**PASSAGE FOR REVIEW**

A woman on trial accused of murdering a pensioner who was “put over” Ireland’s highest sea cliffs told a friend that she had “battered” a man with a rock and that she liked it, the Central Criminal Court heard on Tuesday.
The trial also heard a recording of a separate phone call in which the accused woman, Nikita Burns, said that after a fight with the deceased Robert ‘Robin’ Wilkin, she and her co-accused Alan Vial drove until 3am and “pushed him [Mr Wilkin] off Sliabh Liag”. She said, “they won’t find him,” but added that there was blood on the roof of the car in which the alleged assault took place. She added: “There is a slim chance we’ll get caught for it but if I go down, I go down.”
Ms Burns (23) of Carrick, Co Donegal and Alan Vial (39) of Drumanoo Head, Killybegs, Co Donegal have pleaded not guilty to the murder of 66-year-old Robin Wilkin on June 25th, 2023 in Donegal. Mr Wilkin’s body was found one week later in the water below the Sliabh Liag cliffs.

**INFORMATION SUPPLIED**
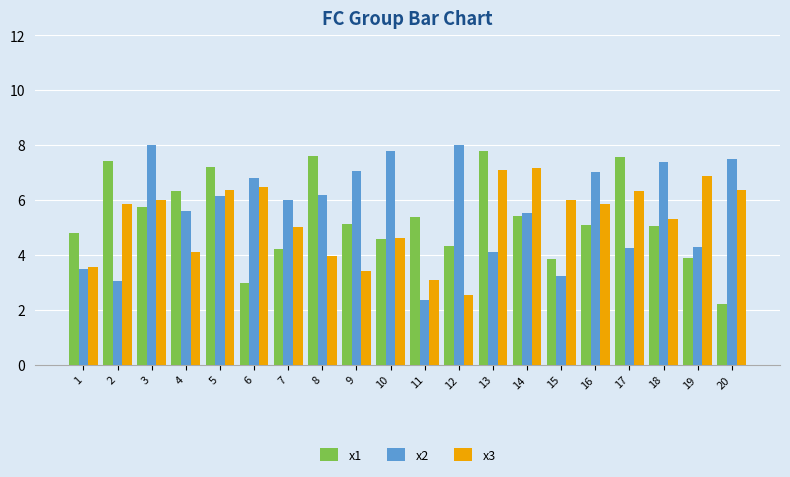

How many data points in x1 are above 5?

12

**EXERCISE DESCRIPTION**
Continue the court report on the Sliabh Liag murder trial from its last sentence.

**REPLY TO THE EXERCISE**
Ms Burns pleaded guilty to impeding the apprehension or prosecution of another person for an arrestable offence but the prosecution did not accept her plea.
Chris Quinn on Tuesday told prosecution counsel Bernard Condon SC that Ms Burns seemed “panicky and deranged” when she knocked on his door around midnight on the night after the alleged murder. Ms Burns had previously been staying at Mr Quinn’s apartment but had moved out a week or two earlier.
Mr Quinn said Ms Burns repeatedly told him that she was a “murderer” before saying out loud, with two other people present, that she was “after murdering someone”. She described how she and her co-accused were driving with another man in the car when the two men started fighting.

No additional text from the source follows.